Comment l’internet a facilité l’organisation du changement social, mais pas de sa victoire – TED

Nous avons souvent évoqué les articles de Zeynep Tufekci (@zeynep) (notamment “Pourquoi les manifestations échouent” et “Ce qui arrive à #Ferguson affecte #Ferguson”). Dans le propos qu’elle livrait récemment à TED Global, elle explique que l’internet facilite l’organisation et la mobilisation citoyenne. 

“Un réseau de tweets peut déclencher une campagne mondiale de sensibilisation. Une page Facebook peut devenir la plaque tournante d’une incroyable mobilisation de masse.”

Mais pour quels résultats ? “Les résultats (de ces incroyables mobilisations) ne sont pas vraiment proportionnels à la taille et à l’énergie qu’ils ont déployé”. La technologie est très puissante, souligne-t-elle, permettant à une seule personne d’avoir une action sur les médias du monde entier et de mobiliser des milliers de personnes à travers le monde. 

Pourtant, “3 ans après Occupy et le lancement d’une conversation mondiale sur les inégalités, les politiques qui les ont alimentés, sont toujours en place…" 

Zeynep est retourné interviewer les manifestants de la place Gezi en Turquie, un an après les événements… Ils étaient tous très frustrés. Ils avaient obtenus beaucoup moins qu’ils espéraient. L’internet nous fait oublier la valeur du lent travail de terrain. Le rôle de la logistique dans l’implication des gens, le fait que convaincre ne passe pas seulement par l’émotion, mais par l’engagement, par la prise de risque, par l’auto-organisation, comme l’ont montré les manifestations en faveur des droits civiques des années 50 aux Etats-Unis. Les mouvements d’aujourd’hui manquent de base organisationnelle pour relever les défis qu’ils soulèvent. Un peu comme ces startups qui obtiennent un grand financement sans savoir vraiment quoi en faire… et ils parviennent rarement à déplacer tactiquement les choses, parce qu’ils ne disposent d’une "profondeur” pour avoir à surmonter les changements… 

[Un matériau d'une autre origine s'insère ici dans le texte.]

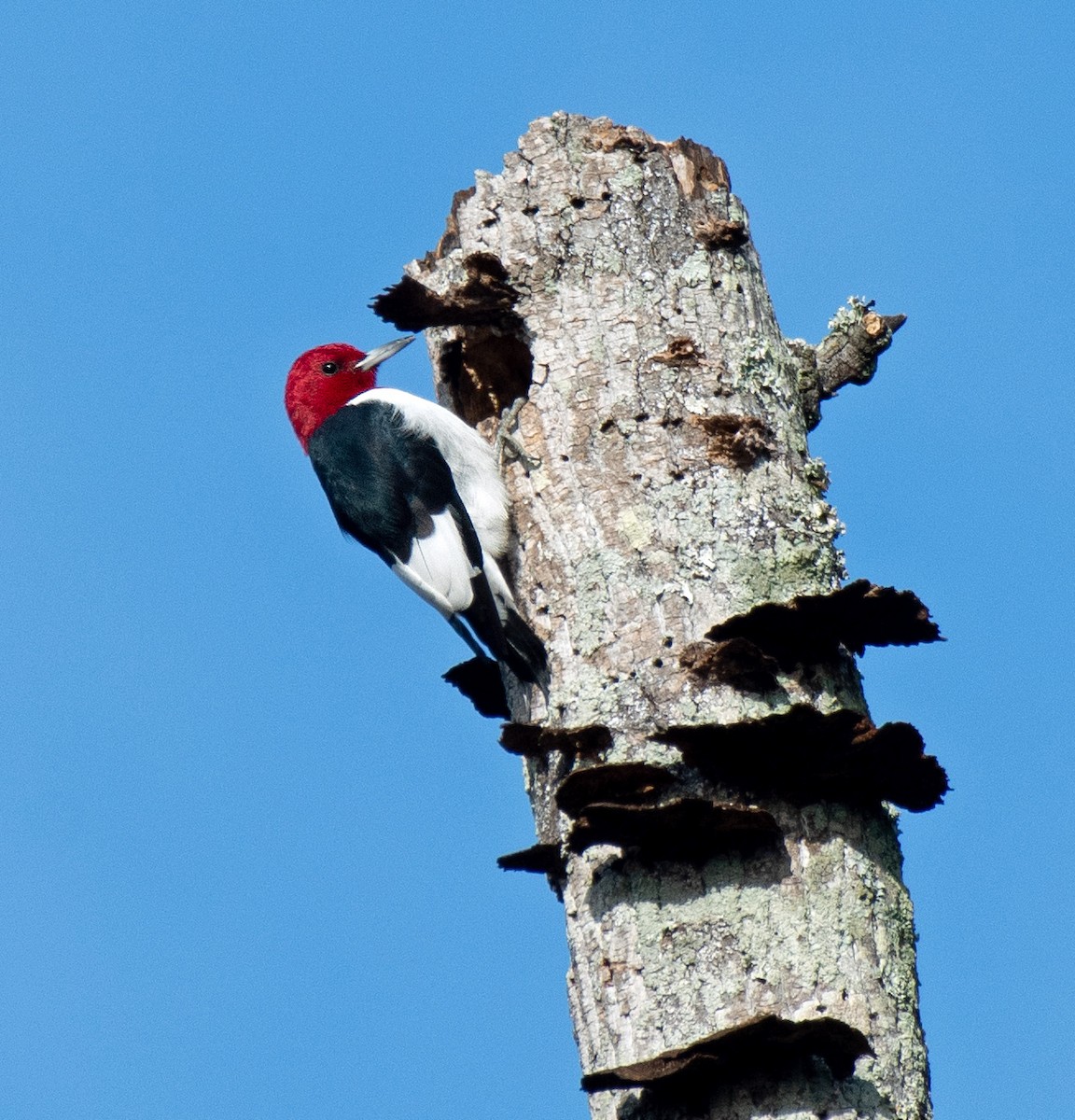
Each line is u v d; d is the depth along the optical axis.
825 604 10.05
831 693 10.46
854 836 9.99
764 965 9.60
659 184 12.41
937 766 9.82
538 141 12.68
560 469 11.67
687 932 9.74
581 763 10.68
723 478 11.23
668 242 12.21
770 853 9.84
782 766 9.83
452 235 12.84
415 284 12.02
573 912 10.34
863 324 12.91
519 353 13.11
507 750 10.66
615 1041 9.77
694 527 11.08
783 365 12.05
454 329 13.34
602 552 11.23
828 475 11.62
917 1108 9.44
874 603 10.02
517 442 12.05
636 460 11.44
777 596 10.86
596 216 12.34
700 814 9.55
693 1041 9.27
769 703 10.36
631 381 11.73
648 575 11.02
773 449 11.45
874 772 9.84
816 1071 9.19
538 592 11.51
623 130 12.62
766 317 12.21
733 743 9.66
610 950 9.95
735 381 11.68
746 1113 9.10
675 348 11.76
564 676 11.06
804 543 11.08
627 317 11.97
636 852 10.01
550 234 12.37
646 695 10.62
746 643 10.23
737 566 10.91
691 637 10.73
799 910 9.71
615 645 10.91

La magie des mobilisations qui réussissent repose dans cette capacité à travailler ensemble, à réfléchir ensemble collectivement, ce qui ne peut se construire qu’au fil du temps avec beaucoup de travail. 

“Les mouvements sociaux d’aujourd’hui veulent fonctionner de façon informelle. Ils ne veulent plus de leadership institutionnel. Ils veulent rester en dehors de la politique parce qu’ils craignent la corruption et la cooptation. (…) (C’est pour cela) qu’il est difficile pour eux de se maintenir sur le long terme et d’exercer une influence sur le système.”

Ce n’est pas que ces mobilisations ne créent pas de réseaux forts entre les gens. Mais ils doivent aller plus loin : apprendre à penser collectivement, à élaborer des propositions politiques fortes, à créer du consensus, comprendre la politique… “parce que les bonnes intentions, la bravoure, le sacrifice ne suffiront pas”. 

En Nouvelle-Zélande des hacktivistes développent Loomio, une plate-forme pour mettre à l’échelle les décisions participatives. En Turquie 140Journos a tenu des hackathons. En Argentine, DemocracyOS est un logiciel pour développer la participation dans les partis politiques… C’est très bien, mais ça ne suffira pas, conclut Zeynep Tufekci. 

“La réponse ne reposera pas seulement dans un meilleur processus décisionnel en ligne. Pour mettre à jour la démocratie, nous avons besoin d’innover à tous les niveaux de l’organisation politique et sociale.”